If you use GitHub at your company and have more than one project on the go at once, you might start to notice you get a lot, A LOT of emails. You get email notifications of pull requests being created, people commenting, people mentioning your name, people merging or closing pull requests… you get the idea. In this post I lay out how I manage my Github emails using Gmail to turn all of this noise into something useful.
Enjoy the freedom of having an inbox clear of these notifications (but still be within easy reach), and sneakily move you towards inbox zero wether you believe in it or not. Clearing up these emails will give you the freedom to see those notifications that are important and if you find the spare time, peruse those that aren’t so urgent.
First thing, you’re thinking HUH what email notifications?? Well they’re probably going to your personal email you originally signed up for GitHub with, you know the one you never check anymore because _log(n^n)_ emails. You need to know which inbox your notifications are going to. If you are a member of an organisation you can choose separate email addresses for each organisations notifications. Lets fix that.
GitHub > Settings > Notification center
Now we’re all on the same page lets get cleansing.

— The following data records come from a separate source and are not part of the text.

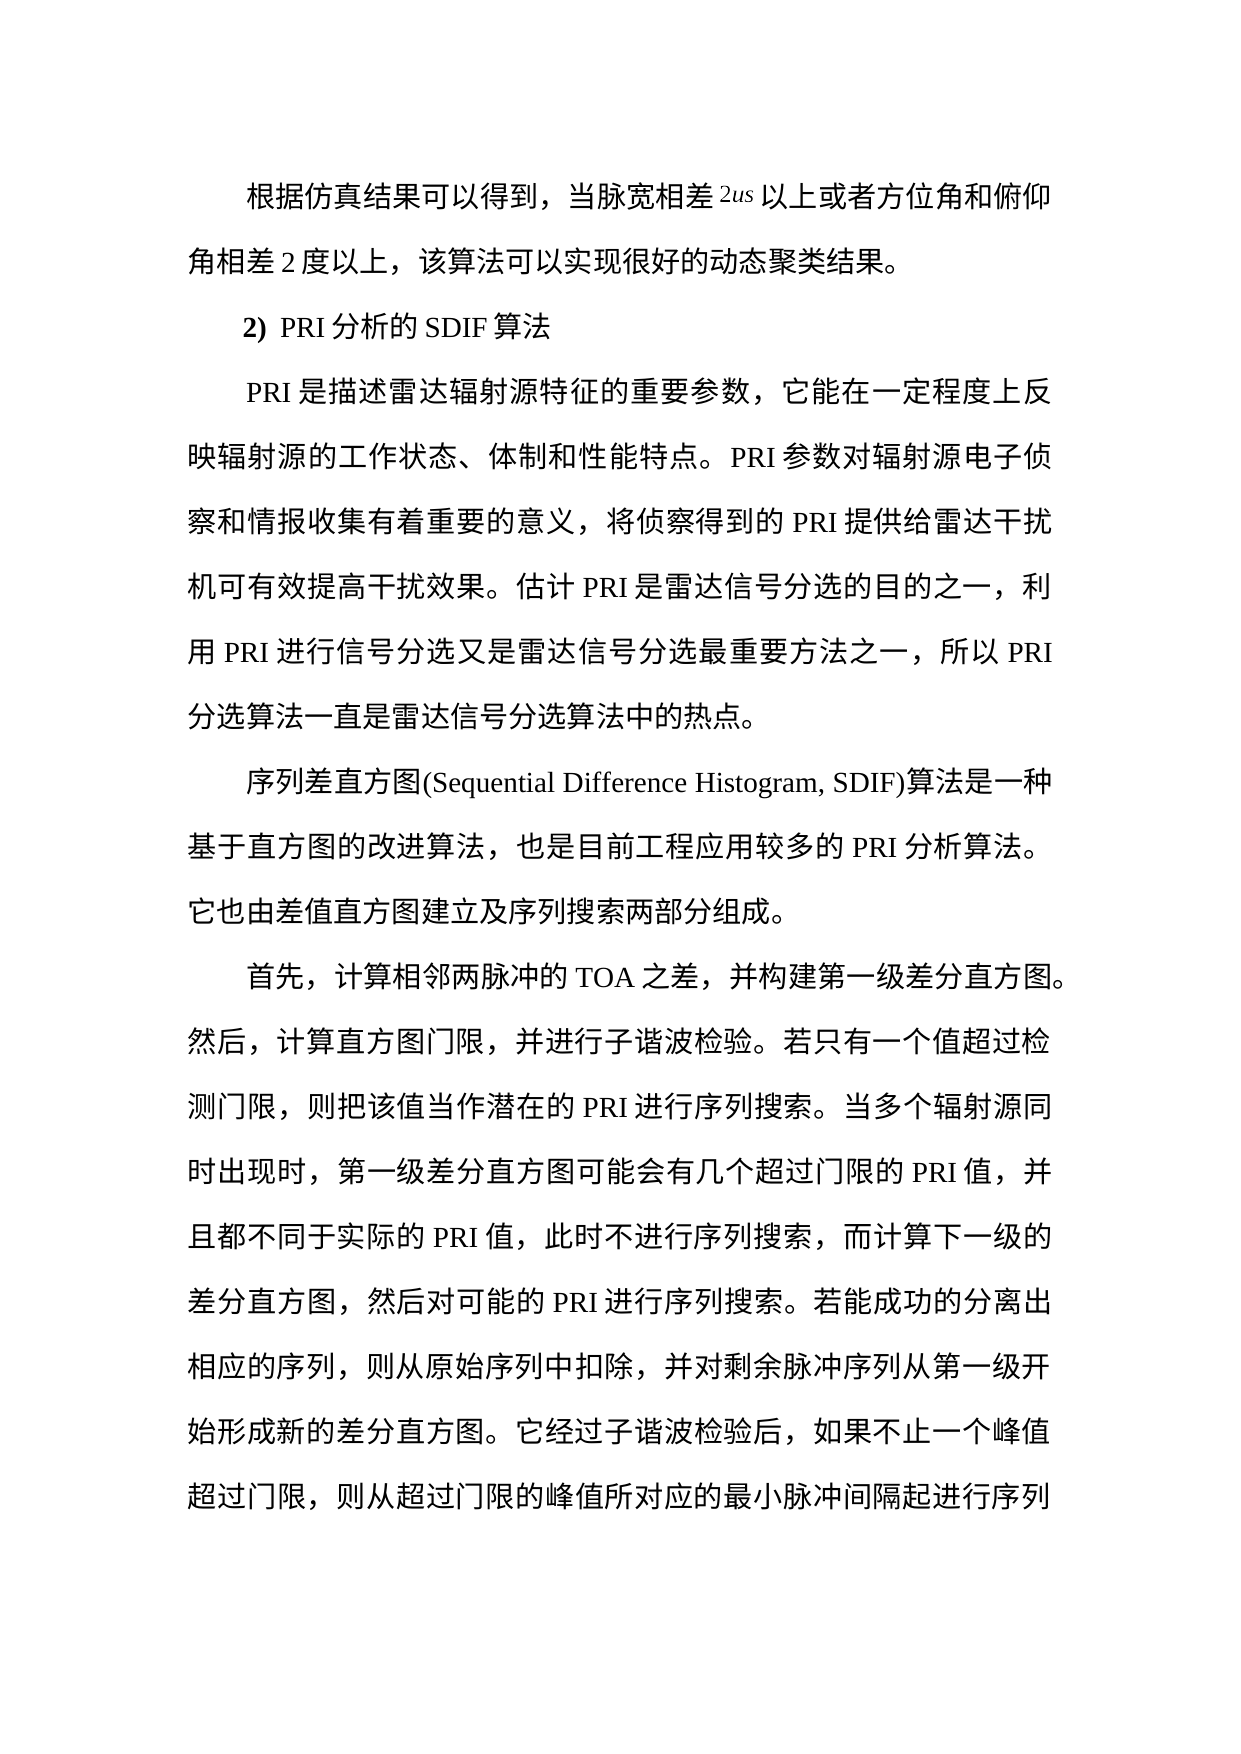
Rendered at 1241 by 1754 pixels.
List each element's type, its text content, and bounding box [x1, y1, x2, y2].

text PRI是描述雷达辐射源特征的重要参数，它能在一定程度上反映辐射源的工作状态、体制和性能特点。PRI参数对辐射源电子侦察和情报收集有着重要的意义，将侦察得到的PRI提供给雷达干扰机可有效提高干扰效果。估计PRI是雷达信号分选的目的之一，利用PRI进行信号分选又是雷达信号分选最重要方法之一，所以PRI分选算法一直是雷达信号分选算法中的热点。 [187, 357, 1053, 747]
text 序列差直方图(Sequential Difference Histogram, SDIF)算法是一种基于直方图的改进算法，也是目前工程应用较多的PRI分析算法。它也由差值直方图建立及序列搜索两部分组成。 [187, 747, 1053, 942]
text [187, 942, 1053, 1527]
text PRI分析的SDIF算法 [242, 292, 1053, 357]
text 根据仿真结果可以得到，当脉宽相差以上或者方位角和俯仰角相差2度以上，该算法可以实现很好的动态聚类结果。 [187, 162, 1053, 292]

First up we filter for all notifications from github and put them in their own folder. To do this we need to create a new filter.
You want to filter **From** email@example.com, this will include of all the different pull requests & comments etc that we talk about above.
You also want to filter **Doesn’t have** for your Github handle and any global Github handles your company uses. (This will make more sense in a minute – keep reading!)
You want to **skip the inbox** so that it goes straight to our new folder. Then you want to **apply the label** and this is what will move it to the folder of choice. Here we are putting it inside of _/PullRequests/_
We’re close to perfection, the above is the basic outline of filtering and we will rinse and repeat with different paramaters to setup our full clean inbox setup.
Create a second filter. This one also filters **From** firstname.lastname@example.org. The difference is we also filter to **Includes the words** using our GitHub handle and any global handles (the opposite of our previous filter).
**Skip the inbox** again and **apply the label**. This label (folder) is a subdirectory of our previous filter. So this time we use _/PullReqests/Ref Me/. Therefore this folder will be every notifcation from Github that directly affects me or talks about me.
I know what you’re thinking – “yes but what about MY project ME ME ME ME. The company has many projects with a lot of notifications. I am interested in notifications from my project but not those other phhht _inferior_ projects”.
Don’t worrry, we’ve got you covered. Create another filter. This time we use the **Subject** field. Every notification from Github has a subject line that begins with the project name in square brackets. Therefore I can filter here for my project that I work on by using _[project name]_.
Don’t forget to put it into a subdirectory of _/PullRequests/_, a folder with the name of the project might be a good idea.
Here comes the freedom I promised you. Cherish it.
Now your inbox folders should look something like this. One tip is to work through these folders backwards. You always want to check _Ref Me_ as this is direct conversation you are involved with on GitHub. Check _Your Project_ when you find time in your project 🙂 and check _PullRequests_ at your leisure to see what is going on in your organisation.
Last thing. Every Monday morning, go into the _PullRequests_ folder, _select all_ and _delete_. Believe me you will NEVER get through all these emails and the older they are the more worthless they are. Do your self a favor and start a fresh every week. If you don’t believe me try it for a month and tell me if you are losing out, or if you actually gain and feel fresher and better and more informed.
This is not the only way to do filtering so feel free to berate me and show me how your filterings are _n_ times better than this. Otherwise for those more pragmatic out there, give it a go, iterate and improve.